While a girl can be satisfied with this and this alone, a man will automatically think, “Wouldn’t it be great if we could be romantic too?”

Every time she tells you she misses you, she means it. But unlike you, a woman can miss and adore you and not want something more.

 

Is She Leading You On?

 

You might see every time she touches you as an invitation for more touching. She may feel that putting her head on your shoulder is as innocent as a smile.

The danger of being a woman and being affectionate with a man is that he may see it as her “leading him on” or “being a tease.” As long as you understand that she does all this innocently and because she trusts you, you can avoid the usual anger and resentment that men tend to feel in the face of a “tease.”

It’s important to not have any anger or resentment in your heart when and if she doesn’t reciprocate your feelings. Because it’s not like you made a deal and she fell short. She never promised you anything more than to be your friend.

 

To Tell Her or Not to Tell Her?

 

I must break some news.

There is no way you can get over someone when you still have hope that they might come around.

So, I suggest that you enlighten her with your feelings and face the results — whatever they might be.

Let me settle your stomach by letting you know that you are not risking everything.
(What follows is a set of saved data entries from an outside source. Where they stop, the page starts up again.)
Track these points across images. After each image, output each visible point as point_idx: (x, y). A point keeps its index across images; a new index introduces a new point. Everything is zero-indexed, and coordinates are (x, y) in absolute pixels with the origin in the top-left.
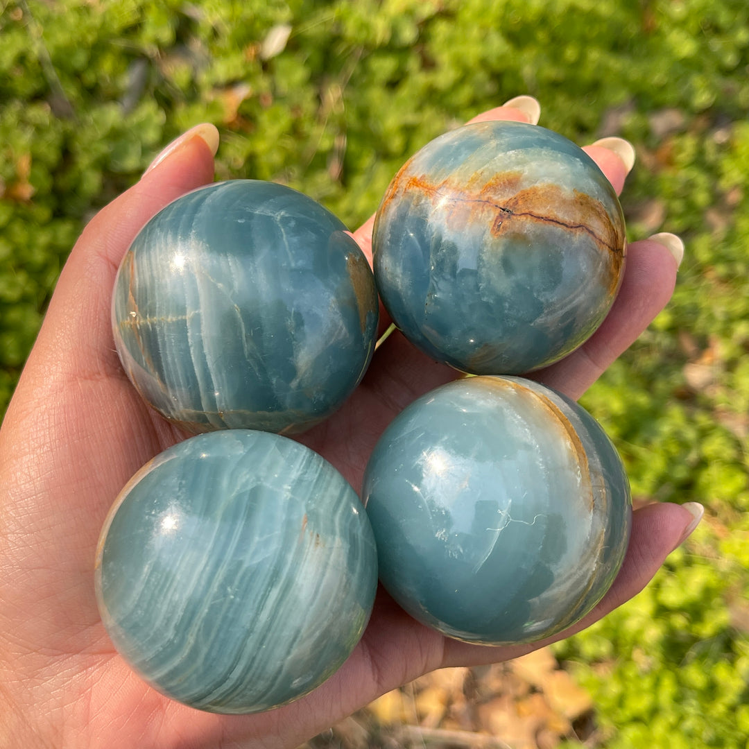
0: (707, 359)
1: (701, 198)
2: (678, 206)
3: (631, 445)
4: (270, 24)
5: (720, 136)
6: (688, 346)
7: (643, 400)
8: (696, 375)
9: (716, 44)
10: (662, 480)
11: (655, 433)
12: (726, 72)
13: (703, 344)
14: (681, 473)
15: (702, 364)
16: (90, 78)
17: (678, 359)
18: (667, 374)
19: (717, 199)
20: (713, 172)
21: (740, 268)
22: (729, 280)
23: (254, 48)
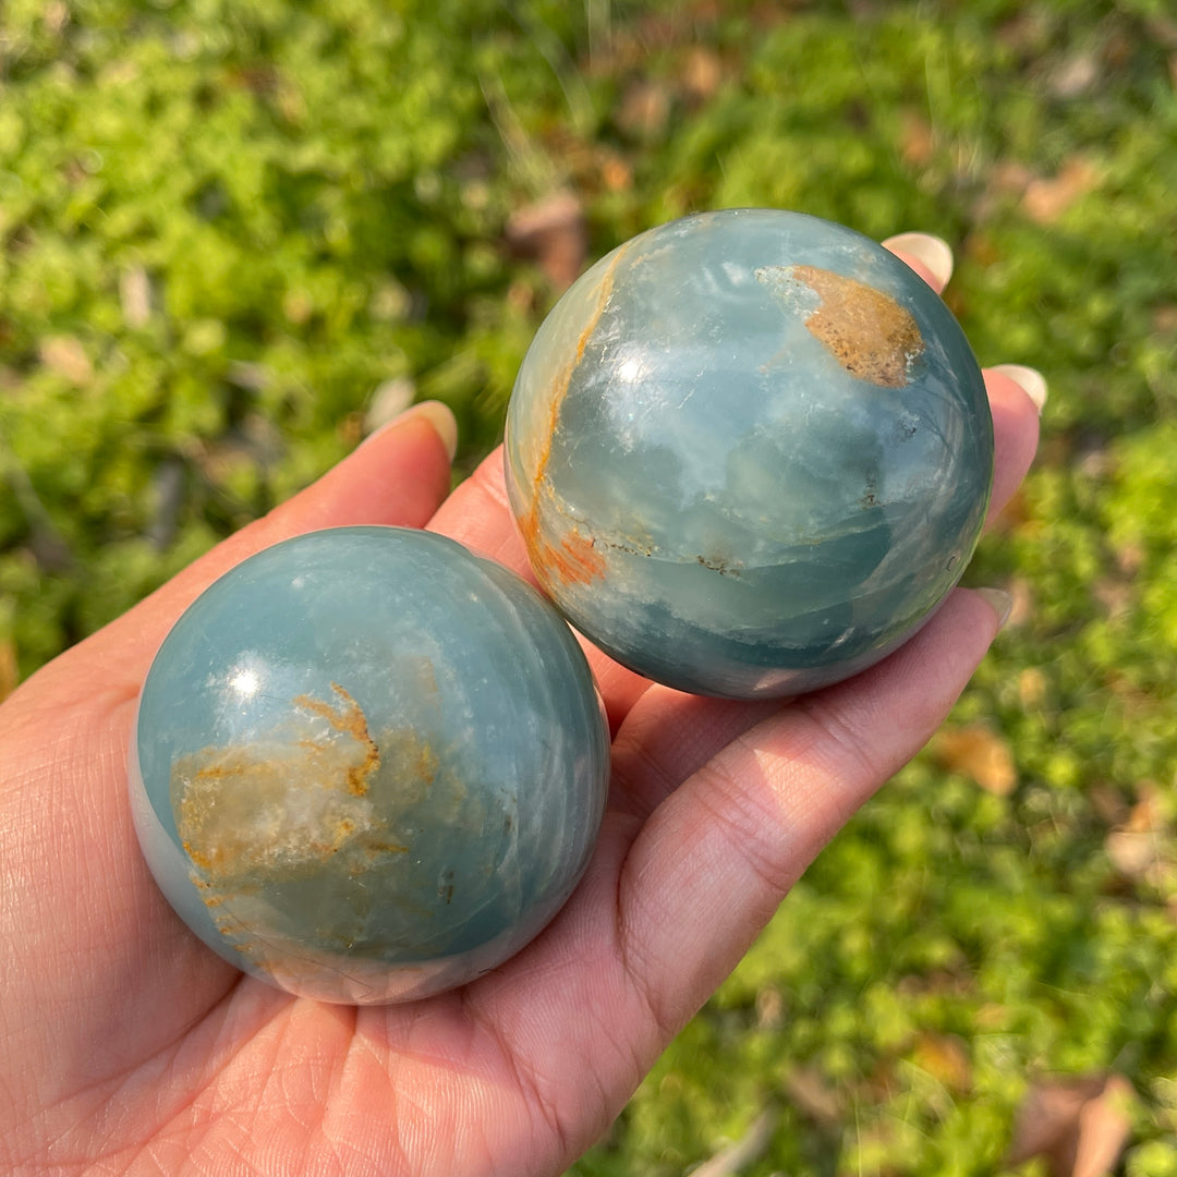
0: (1138, 824)
1: (1085, 566)
2: (1049, 582)
3: (1059, 990)
4: (375, 383)
5: (1091, 465)
6: (1108, 805)
7: (1062, 911)
8: (1129, 850)
9: (1061, 324)
10: (1118, 1040)
11: (1092, 963)
12: (1083, 364)
13: (1130, 799)
14: (1144, 1024)
15: (1133, 831)
16: (94, 502)
17: (1096, 830)
18: (1085, 857)
19: (1109, 564)
20: (1095, 522)
21: (1162, 669)
22: (1150, 689)
23: (357, 425)
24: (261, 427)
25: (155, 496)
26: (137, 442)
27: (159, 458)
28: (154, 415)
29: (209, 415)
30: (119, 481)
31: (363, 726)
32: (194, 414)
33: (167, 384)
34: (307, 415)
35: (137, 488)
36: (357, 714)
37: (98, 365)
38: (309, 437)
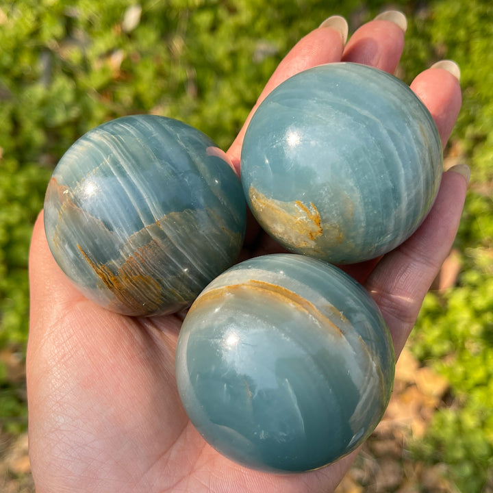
16: (16, 70)
23: (119, 26)
24: (80, 33)
25: (41, 66)
26: (30, 44)
27: (40, 50)
28: (35, 33)
29: (58, 30)
30: (25, 61)
31: (321, 221)
32: (52, 30)
33: (39, 19)
34: (98, 25)
35: (33, 63)
36: (318, 217)
37: (9, 15)
38: (100, 34)
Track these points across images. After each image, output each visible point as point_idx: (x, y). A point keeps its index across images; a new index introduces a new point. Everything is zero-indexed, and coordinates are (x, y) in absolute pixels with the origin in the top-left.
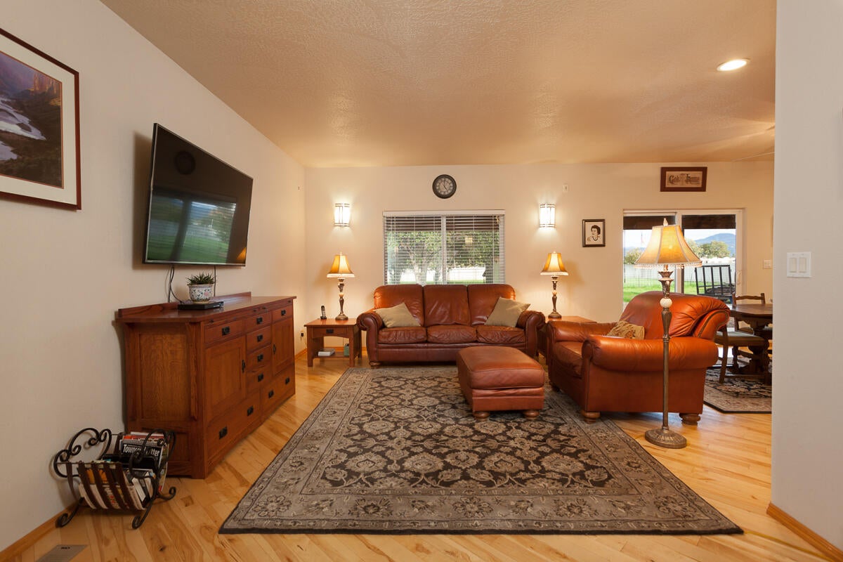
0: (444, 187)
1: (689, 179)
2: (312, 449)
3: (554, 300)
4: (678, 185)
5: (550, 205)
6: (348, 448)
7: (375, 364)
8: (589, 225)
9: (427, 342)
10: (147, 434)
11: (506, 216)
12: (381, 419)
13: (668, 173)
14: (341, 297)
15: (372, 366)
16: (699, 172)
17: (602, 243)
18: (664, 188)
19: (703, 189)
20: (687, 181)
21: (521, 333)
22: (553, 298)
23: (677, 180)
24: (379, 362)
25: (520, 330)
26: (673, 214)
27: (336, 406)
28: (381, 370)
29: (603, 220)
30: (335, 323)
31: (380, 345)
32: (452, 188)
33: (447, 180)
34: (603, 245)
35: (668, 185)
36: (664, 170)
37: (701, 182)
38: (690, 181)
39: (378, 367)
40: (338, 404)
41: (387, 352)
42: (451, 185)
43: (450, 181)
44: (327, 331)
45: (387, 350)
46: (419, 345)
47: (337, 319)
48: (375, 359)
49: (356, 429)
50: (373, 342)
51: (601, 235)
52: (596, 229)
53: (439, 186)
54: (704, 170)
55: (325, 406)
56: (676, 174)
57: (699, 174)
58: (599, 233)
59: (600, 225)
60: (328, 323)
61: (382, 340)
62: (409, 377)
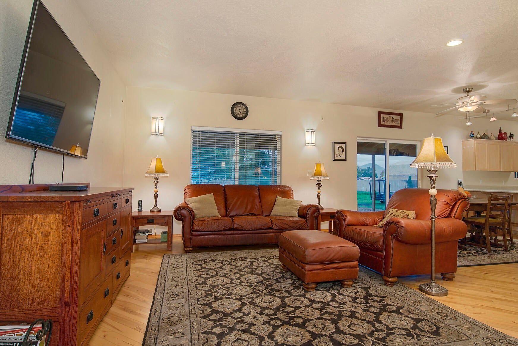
0: (239, 111)
1: (393, 120)
2: (177, 335)
3: (319, 197)
4: (388, 123)
5: (313, 131)
6: (212, 329)
7: (188, 249)
8: (337, 146)
9: (233, 229)
10: (28, 327)
11: (283, 136)
12: (224, 297)
13: (382, 116)
14: (156, 193)
15: (186, 251)
16: (399, 116)
17: (345, 159)
18: (380, 125)
19: (400, 127)
20: (392, 121)
21: (304, 221)
22: (318, 195)
23: (387, 120)
24: (192, 247)
25: (303, 219)
26: (384, 142)
27: (175, 290)
28: (195, 254)
29: (345, 143)
30: (150, 214)
31: (194, 233)
32: (245, 113)
33: (242, 106)
34: (345, 160)
35: (382, 123)
36: (380, 113)
37: (400, 122)
38: (394, 121)
39: (191, 251)
40: (176, 287)
41: (198, 238)
42: (245, 110)
43: (244, 107)
44: (148, 220)
45: (201, 237)
46: (226, 232)
47: (151, 211)
48: (189, 245)
49: (208, 311)
50: (187, 230)
51: (344, 153)
52: (341, 149)
53: (236, 110)
54: (401, 115)
55: (164, 290)
56: (387, 116)
57: (398, 118)
58: (343, 151)
59: (343, 146)
60: (143, 214)
61: (196, 228)
62: (225, 259)
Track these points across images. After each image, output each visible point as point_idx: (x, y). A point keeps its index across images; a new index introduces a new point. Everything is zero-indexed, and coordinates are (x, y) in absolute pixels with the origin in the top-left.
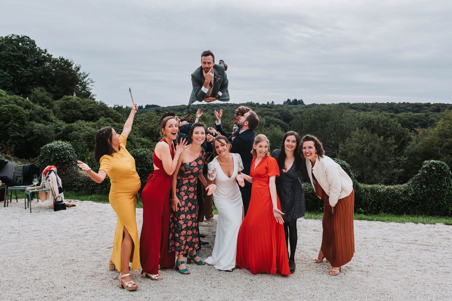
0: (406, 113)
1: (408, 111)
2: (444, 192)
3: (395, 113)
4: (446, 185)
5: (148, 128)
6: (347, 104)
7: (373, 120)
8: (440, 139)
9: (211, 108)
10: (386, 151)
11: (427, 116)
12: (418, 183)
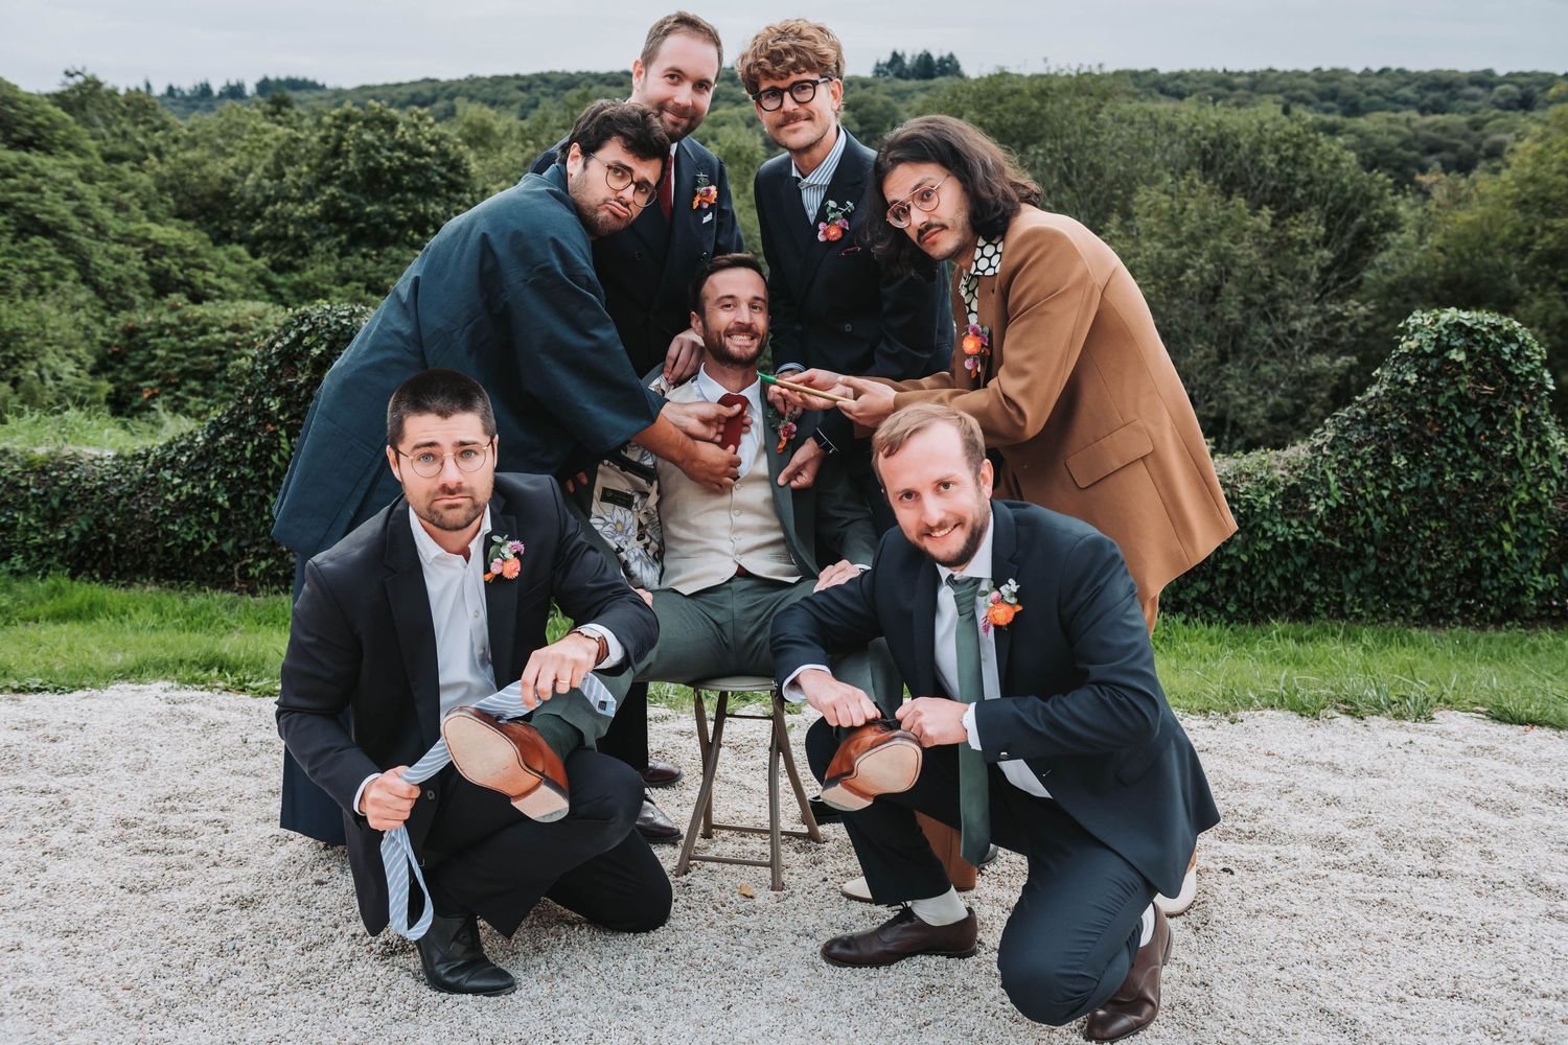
0: (1392, 115)
1: (1399, 106)
2: (1503, 489)
3: (1347, 114)
4: (1520, 450)
5: (205, 178)
6: (1146, 73)
7: (1235, 134)
8: (1520, 218)
9: (554, 95)
10: (1282, 274)
11: (1476, 129)
12: (1368, 443)
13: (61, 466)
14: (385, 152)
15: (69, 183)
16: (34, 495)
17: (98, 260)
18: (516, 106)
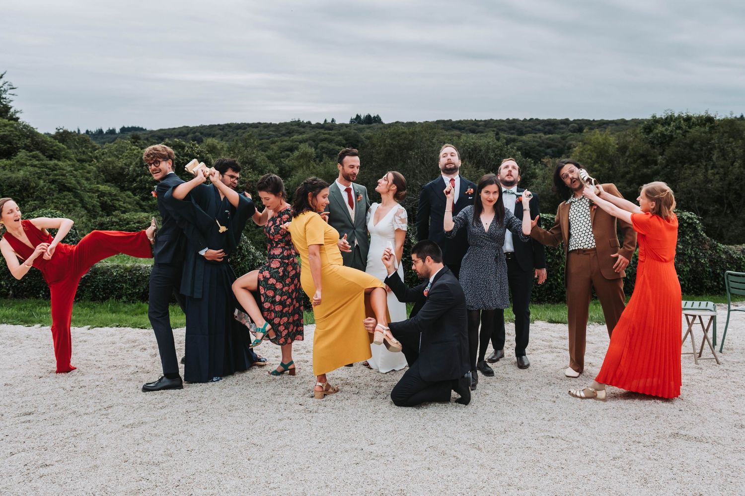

In fact, my best friend made a move on me once, and while it was extremely awkward for about two weeks, once the boundaries of our friendship were re-established, it went right back to normal.

However, I do not recommend you follow directly in his footsteps. Rather than go in for an uninvited kiss, try talking to her about your feelings.

First, establish that you have no expectations of her to reciprocate your feelings. With no pressure on her, she is more likely to listen to you with an open heart.

 


Confession of Love Script

 

Say, “Hey, this doesn’t need to be mutual but I have something to say. I care about you. Spending time with you in any way is really fun. To be totally honest, I’m attracted to you too, and if you didn’t have a boyfriend, I’d try to pursue you. I know you have a man already, and I support you completely. I’m not asking for anything. I love being your best friend, and I just wanted to let you know.”

You have put no pressure on her, and yet, by being so heartfelt, you have invited her to open up about her feelings as well.

She may tell you that she looks at you like a brother or that she’s happy in her current relationship.

But know that you have planted a seed that may very well grow into something special later on.

It takes courage to do what I’m suggesting, but I promise you that you will feel lighter and happier once you’ve confronted this.

It may be because she reciprocates your feelings and has been waiting for you to make your move!

Or it may be because you finally get your answer, and you can move on.

 

Cha-Cha-Changes…

 

By letting go of your hope, don’t be surprised if you let go of a few things in your friendship too.

For example: instead of talking to her for hours on the phone, you may start to focus your game on a new girl who piques your interest. *I highly recommend this*

The friendship will not suffer, but it may change as you begin to have new priorities.

Your interest in being her boyfriend tells me you’re ready and wanting a relationship. Get excited about the part of you that’s wanting that! It means you can start practicing with the opposite sex and building your relationships skills.

Whether she’s the one or someone else is, you’re a catch and worthy of having your feelings reciprocated, your gifts received and your efforts appreciated.

Take this step. And then take the next one. You’ve got this.